The Consumer Financial Protection Bureau (CFPB) has been on a two-month enforcement tear aimed at mortgage lenders employing deceptive practices in the VA mortgage lending area. The Bureau has issued consent orders against six companies since late July in what it terms a "sweep" in response to concerns about potentially unlawful advertising in the market that the VA identified.

CFPB found the companies had sent direct-mail advertisements primarily to military servicemembers and veterans that contained false, misleading, and inaccurate statements or lacked required disclosures. The complaints set forth similar instances of violations of the Consumer Financial Protection Act's (CFPA) prohibition against deceptive acts and practices, the Mortgage Acts and Practices - Advertising Rule (MAP Rule), and Regulation Z.

The companies are variously accused of using advertisements that misrepresented advertised loans by stating credit terms that the company was not actually prepared to offer to the consumer such as describing an introductory interest rate as fixed when it was instead adjustable. Advertisements also created the false impression that the companies were affiliated with the government by using words, phrases, images, or designs that are associated with the VA or the Internal Revenue Service. Some advertisements also conveyed the false impression that the company was affiliated with the borrowers existing lender or made false claims about those existing loans while claiming the loans they offered would cure the deficiencies.

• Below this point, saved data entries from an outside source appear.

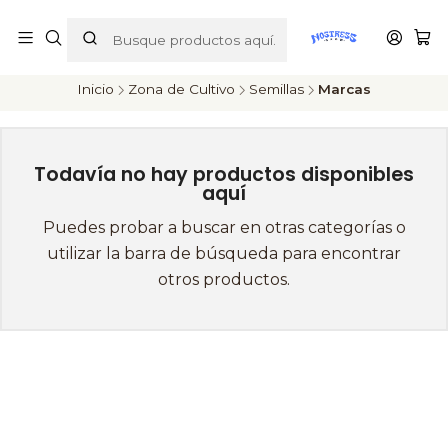
ENVÍOS A TODO CHILE
Inicio
Zona de Cultivo
Semillas
Marcas
Todavía no hay productos disponibles
aquí
Puedes probar a buscar en otras categorías o
utilizar la barra de búsqueda para encontrar
otros productos.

In addition to various civil penalties, the consent orders also impose injunctive relief to prevent future violations, including requiring the companies to designate an advertising compliance official to review their advertisements for compliance with mortgage advertising laws prior to their use; prohibiting misrepresentations similar to those identified by the Bureau; and requiring the companies to comply with certain enhanced disclosure requirements to prevent them from making future misrepresentations.

Here is a summary of the companies affected, their alleged violations, and penalties assessed.

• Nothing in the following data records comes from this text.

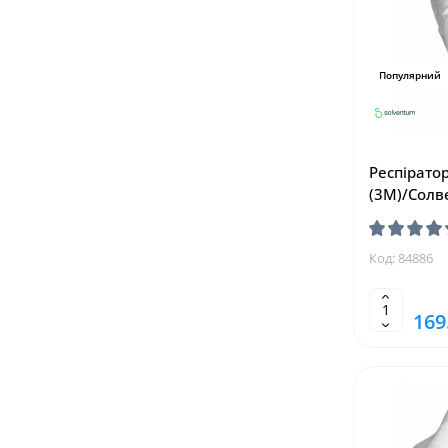
Популярний
Респірато
(3M)/Солв
Код: 84886
169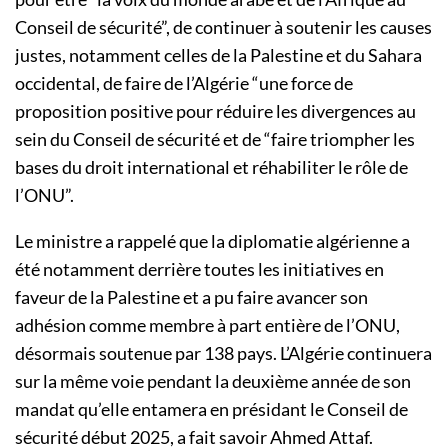
Conseil de sécurité”, de continuer à soutenir les causes
justes, notamment celles de la Palestine et du Sahara
occidental, de faire de l’Algérie “une force de
proposition positive pour réduire les divergences au
sein du Conseil de sécurité et de “faire triompher les
bases du droit international et réhabiliter le rôle de
l’ONU”.
Le ministre a rappelé que la diplomatie algérienne a
été notamment derrière toutes les initiatives en
faveur de la Palestine et a pu faire avancer son
adhésion comme membre à part entière de l’ONU,
désormais soutenue par 138 pays. L’Algérie continuera
sur la même voie pendant la deuxième année de son
mandat qu’elle entamera en présidant le Conseil de
sécurité début 2025, a fait savoir Ahmed Attaf.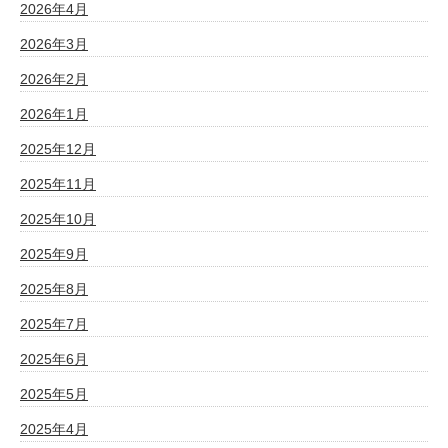
2026年4月
2026年3月
2026年2月
2026年1月
2025年12月
2025年11月
2025年10月
2025年9月
2025年8月
2025年7月
2025年6月
2025年5月
2025年4月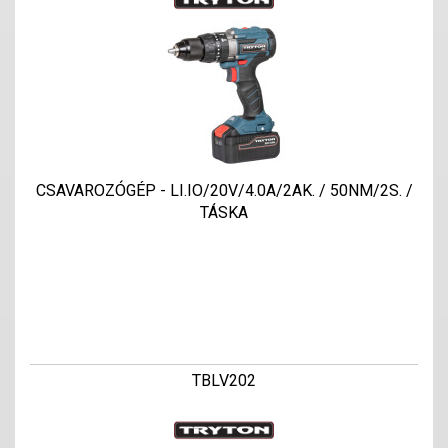
CSAVAROZÓGÉP - LI.IO/20V/4.0A/2AK. / 50NM/2S. /
TÁSKA
TBLV202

The first orders were issued on July 24 against two California Corporations, Sovereign Lending Group and Prime Choice Funding. Prime Choice is licensed as a broker or lender in 35 states and Sovereign in 44 states. Both are also licensed in Washington DC. The consent order against Sovereign requires it to pay a civil penalty of $460,000. The Prime Choice penalty is $645,000.

The third consent order was issued on August 21 against Go Direct Lenders, Inc. a California corporation that is licensed as a mortgage broker or lender in about 11 states.  Go Direct will be required to pay a civil penalty of $150,000. 

Number four, on August 26 was PHLoans.com, Inc., formerly known as Pacific Home Loans. This is another California-based lender, licensed in 11 states. The civil penalty assessed is $260,000.

Consent orders five and six were announced on September 1, breaking the California string.  Hypotec, Inc. is a mortgage broker based in Miami, Florida and licensed in 8 states.  Service 1st  Mortgage, Inc. is based in Glen Burnie, Maryland and licensed in about 12 states.  Hypotec will pay a civil penalty of $50,000. The Service 1st penalty will be $230,000.

CFPB has not indicated if the last two orders will complete the sweep.